According to the published post-mortem report, the pause was done as a security measure to block out certain operations in the case of such an emergency. Functions such as opening new vaults, increasing collateral debt, and depositing into Prisma’s Stability Pools are disabled. Despite this, the developers from Prisma Finance assure their users that they may still withdraw collateral to minimize the risk of locked funds.
On-chain data analyzed by blockchain security firms Cyvers and Peckshield indicate the hacker began converting the stolen funds into Ether (ETH) shortly after the attack. Approximately 200 ETH, worth around $340,000 at the time of writing, was then sent to the cryptocurrency mixing service Tornado Cash, which has been sanctioned by the United States Treasury’s Office of Foreign Assets Control (OFAC).

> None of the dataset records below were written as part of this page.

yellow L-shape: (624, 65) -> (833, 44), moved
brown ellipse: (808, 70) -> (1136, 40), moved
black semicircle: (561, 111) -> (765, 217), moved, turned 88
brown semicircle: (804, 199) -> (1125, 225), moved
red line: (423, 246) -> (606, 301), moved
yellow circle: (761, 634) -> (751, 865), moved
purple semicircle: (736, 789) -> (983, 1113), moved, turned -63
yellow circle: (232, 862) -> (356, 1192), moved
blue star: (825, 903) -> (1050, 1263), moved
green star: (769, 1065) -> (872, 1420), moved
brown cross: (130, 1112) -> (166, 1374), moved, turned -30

The exploit has had a significant impact on Prisma Finance’s total value locked (TVL), a key metric for measuring the adoption and growth of DeFi protocols. Prior to the incident, Prisma Finance boasted a TVL of around $220 million. However, in the aftermath of the exploit, that figure has dropped dramatically to $87 million, as reported by DeFi data aggregator DefiLlama. This sharp decline in TVL underscores the severity of the attack and the potential loss of confidence among users and investors in the protocol.
The report also details that 14 accounts have yet to revoke the affected smart contract, with approximately $540,000 in collateral still at risk. The protocol’s total value locked has dropped from $220 million before the exploit to $87 million as of the time of writing.
The Prisma team has not yet publicly responded to the hacker’s demands, nor have they responded within the thread of the on-chain message.